The cash flow situation is relatively stable and the operation efficiency is high. The ratio of net operating cash flow to net income from operating activities in 2022q1 was 14.80%, with a year-on-year increase of -4.89pp, and the cash flow was relatively stable. In terms of operation efficiency, due to factors such as poor logistics caused by the epidemic, the number of inventory turnover days increased by 50.89 days to 255.25 days year-on-year; The turnover days of accounts receivable decreased by 1.98 days to 29.03 days year-on-year.

Profit forecast and investment rating: China’s famous watches continue to expand, and the development trend of the company’s precision technology business is steadily improving.
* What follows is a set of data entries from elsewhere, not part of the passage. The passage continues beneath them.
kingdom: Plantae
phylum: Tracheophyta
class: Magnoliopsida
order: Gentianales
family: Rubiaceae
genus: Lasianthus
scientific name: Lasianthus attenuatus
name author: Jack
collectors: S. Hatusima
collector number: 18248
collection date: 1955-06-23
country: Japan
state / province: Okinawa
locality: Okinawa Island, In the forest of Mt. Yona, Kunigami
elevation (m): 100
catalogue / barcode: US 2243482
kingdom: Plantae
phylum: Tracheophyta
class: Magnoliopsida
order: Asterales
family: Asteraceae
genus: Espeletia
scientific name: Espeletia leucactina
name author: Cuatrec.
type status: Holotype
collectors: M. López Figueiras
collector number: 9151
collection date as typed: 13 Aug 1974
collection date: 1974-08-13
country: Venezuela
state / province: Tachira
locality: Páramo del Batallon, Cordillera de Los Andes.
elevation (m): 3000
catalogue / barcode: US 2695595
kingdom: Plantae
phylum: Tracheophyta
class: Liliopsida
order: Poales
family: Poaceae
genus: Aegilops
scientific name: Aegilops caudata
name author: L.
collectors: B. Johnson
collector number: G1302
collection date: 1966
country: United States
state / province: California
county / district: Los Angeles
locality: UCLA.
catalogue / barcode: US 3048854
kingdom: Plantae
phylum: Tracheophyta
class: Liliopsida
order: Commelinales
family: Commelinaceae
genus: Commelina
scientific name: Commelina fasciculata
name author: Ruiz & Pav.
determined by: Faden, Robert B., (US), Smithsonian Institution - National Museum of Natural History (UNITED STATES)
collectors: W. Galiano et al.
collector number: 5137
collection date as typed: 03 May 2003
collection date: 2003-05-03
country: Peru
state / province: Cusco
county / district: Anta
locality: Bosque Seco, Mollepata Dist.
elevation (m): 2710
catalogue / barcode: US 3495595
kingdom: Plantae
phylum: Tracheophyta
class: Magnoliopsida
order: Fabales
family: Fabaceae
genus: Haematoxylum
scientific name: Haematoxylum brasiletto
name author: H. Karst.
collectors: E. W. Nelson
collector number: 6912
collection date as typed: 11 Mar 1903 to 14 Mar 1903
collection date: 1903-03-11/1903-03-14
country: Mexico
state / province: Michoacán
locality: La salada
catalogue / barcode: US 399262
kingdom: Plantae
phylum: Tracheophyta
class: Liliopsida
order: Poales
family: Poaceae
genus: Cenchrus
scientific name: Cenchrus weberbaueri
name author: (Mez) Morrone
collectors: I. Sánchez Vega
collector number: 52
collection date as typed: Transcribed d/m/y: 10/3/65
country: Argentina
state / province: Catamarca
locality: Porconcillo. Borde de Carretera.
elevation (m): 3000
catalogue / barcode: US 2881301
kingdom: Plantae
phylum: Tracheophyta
Considering the impact of the short-term epidemic on the company, we lowered the net profit attributable to the parent company from 2022 to 2024 to RMB 400 / 4.6 / 530 million (originally predicted to be RMB 450 / 5.2 / 590 million), corresponding to PE of 9 / 8 / 7X from 2022 to 2024, maintaining the “buy” rating.

Risk warning: the uncertainty of clock and watch consumption market is large; The return of overseas consumption is less than we expected, and the supply of famous watches is affected by the epidemic; The development of new retail channels is less than we expected; The new business is not as good as we expected.